Beim Aufräumen habe ich einen Brief wiedergefunden, mit dem das Direktorat des Wittelsbacher Gymnasiums im Februar 1979 ein Disziplinarverfahren gegen mich eingeleitet hatte. Das Verfahren endete zehn Monate später, nach Veröffentlichung einer Gegendarstellung verzichtete Oberstudiendirektor Josef Weisenberger auf jegliche weitere Ordnungsmaßnahme gegen mich und den Mitangeklagten Bernd R. Gruschka. Im Gegenzug wurde aber Weisenberger von der Jungen Presse Bayern der Silberne Maulkorb verliehen.
Sehr geehrter Herr Popa!
In Ihrer Begründung zu Ihren „Anfragen und Bitten an das Direktorat des WG“ haben Sie einige – inzwischen vom Elternbeirat scharf mißbilligte – Äußerungen gegen das Direktorat gemacht, die teils direkte, teils indirekte Unterstellungen enthalten, die mein Ansehen bei Eltern, Schülern und Lehrern untergraben. So bezichtigen Sie mich eines unverantwortlichen Verhaltens, weil ich Schüler in Ungewißheit über Maßstäbe folgenschwerer Entscheidungen lassen würde. Sie sprechen ferner von der Gewalt der Schulleitung, von der weder Lehrer, noch Schüler und Eltern Näheres wissen oder erfahren. Sie wußten aber seit dem 21.12.78, daß dies nicht der Fall ist. Schließlich konstatieren Sie die endgültige Zerstörung des Klimas und der Vertrauensbasis an der Schule. Indirekt – weil offensichtlich juristisch unangreifbar – werfen Sie mir eine „Justiz“ vor, die nach bekannten und geheimen Kriterien vorgeht und somit Terror ausübt.

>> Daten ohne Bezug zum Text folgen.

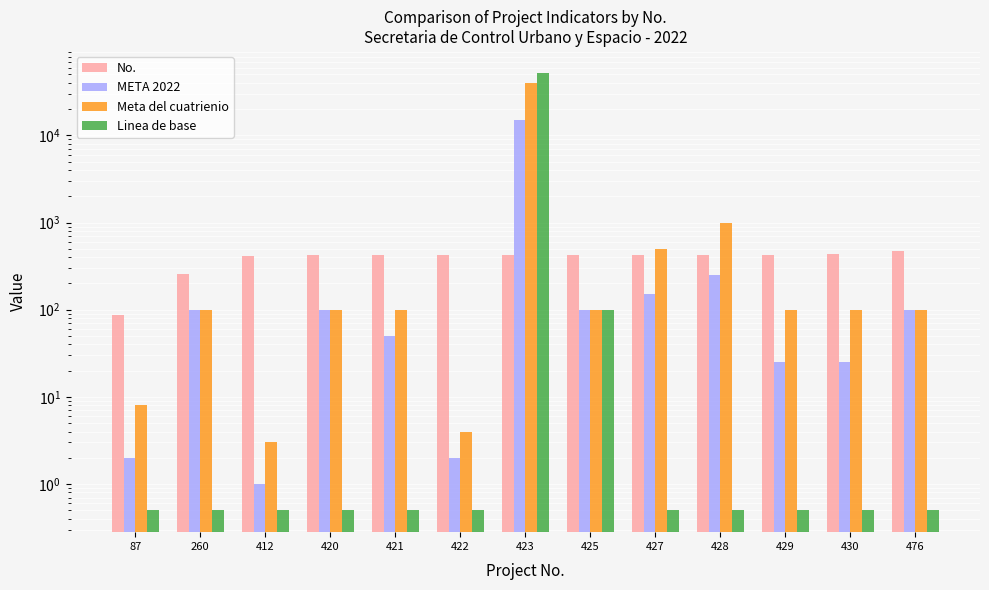

At 420, list the series in order from smallest to largest.

Linea de base, META 2022, Meta del cuatrienio, No.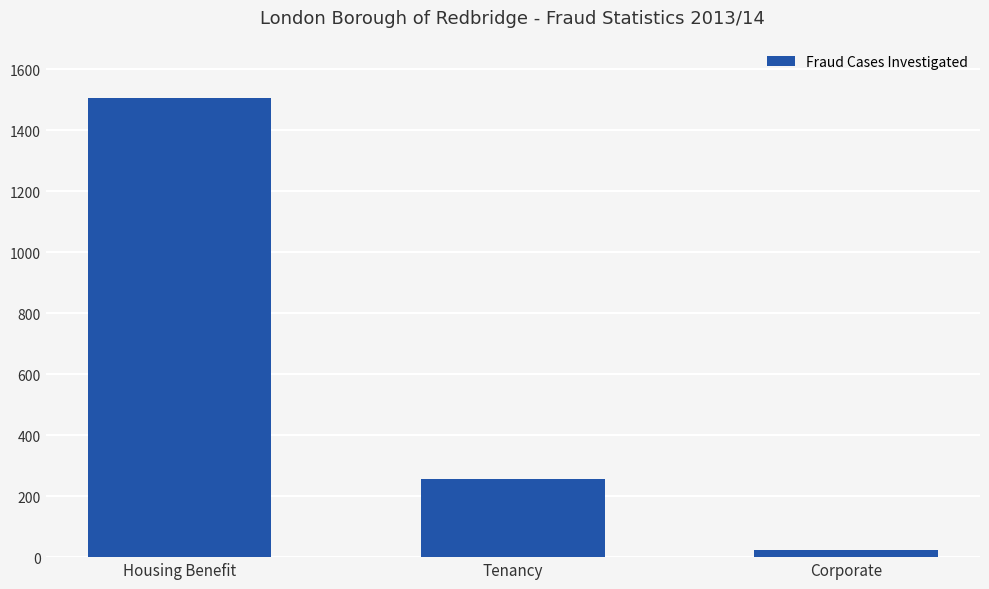

What is the maximum value shown in the chart?

1507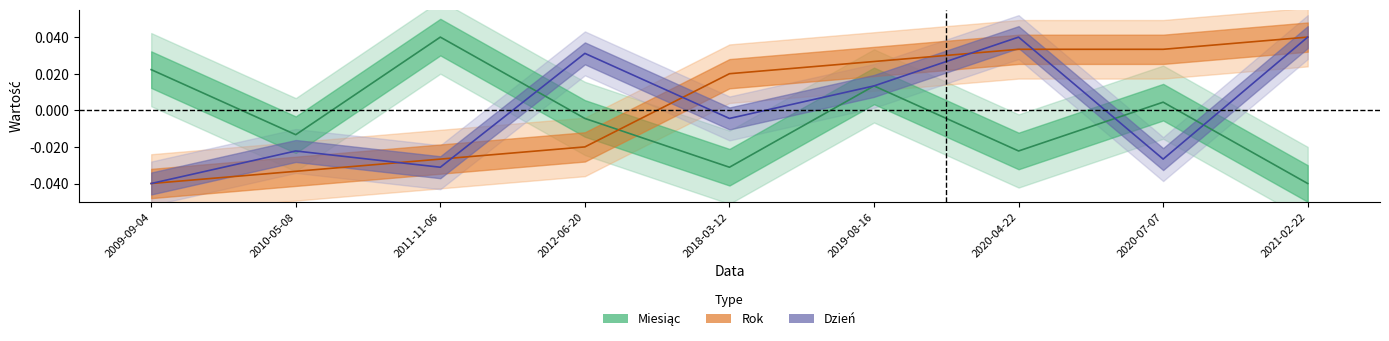

In Miesiąc, how many points are lower than both neighbors (excluding endpoints)?

3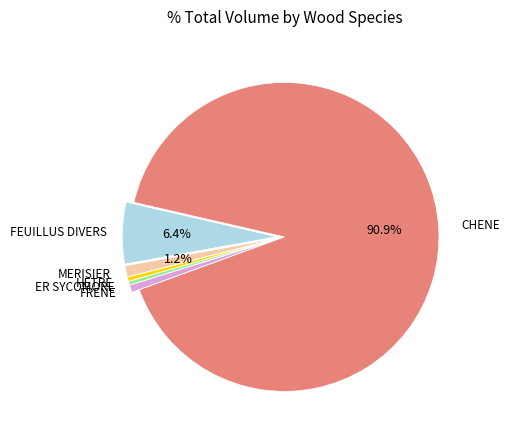

Is there a majority slice in this chart?

Yes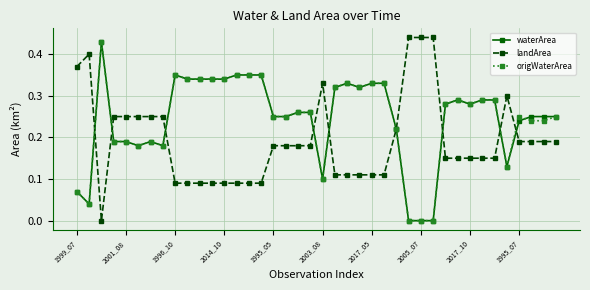

True or false: waterArea has a value of 0.1 at 2003_08.

True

Sie haben unter einem versteckten Impressum als verantwortlicher Herausgeber einer dem Wiku täuschend ähnlichen privaten Schülerzeitung namens „Wiekurz“ als Schüler des Wittelsbacher-Gymnasiums und in arglistiger Täuschung von Lehrern und Schülern vor dem Schuleingang diese Zeitung ohne meine Genehmigung verkauft. Wenn auch presserechtlich dagegen möglicherweise nichts einzuwenden ist, so unterstehen Sie schulrechtlich der von mir geleiteten Schule. So, wie ein Betriebsangehöriger nicht gegen die Betriebsleitung öffentlich vor der Haustüre ohne Gefährdung seiner Betriebszugehörigkeit Hetzartikel oder sonst betriebsinterne Vorkommnisse verbreiten darf, so werden auch Sie sich für derartige Manipulationen zu verantworten haben. Unser erlaubtes Presseforum ist allein der Wiku.
Sie haben unter der rechtschaffenen Schülerschaft und bei Lehrern und Eltern Empörung hervorgerufen und werden sich am Dienstag, dem 13.2.1979, um 18.15 Uhr dafür vor dem Disziplinarausschuß zu verantworten haben.
Ich werde den Antrag auf Erteilung einer Ordnungsmaßnahme gemäß § 39 Abs. 2c ASchO stellen. Nach Abs. 5 desselben Paragraphen können Sie zu Ihrer Verteidigung einen Schüler oder Lehrer Ihres Vertrauens beiziehen.
Sollte unter Ihrer Regie als Herausgeber des „Wiekurz“ eine weitere Nummer – wie angekündigt – vor dem Schulhaus verkauft werden, so rate ich Ihnen, vorher das Wittelsbacher-Gymnasium zu verlassen, damit Sie Ihre Zeitungen und sonstigen Drucksachen ungestört an den Mann bringen können. Als Schüler des Wittelsbacher-Gymnasiums verbiete ich es Ihnen.
Hochachtungsvoll
Weisenberger
Oberstudiendirektor
Nach dem „Wiekurz“ erschienen noch weitere Ausgaben unter den Einzeltiteln „Schierlingsbecher“, „Kafka Hauser“ und „Dauerlutscher“. Daraus erwuchsen danach die Publikationen „Outonom“ und „Die Provinz“.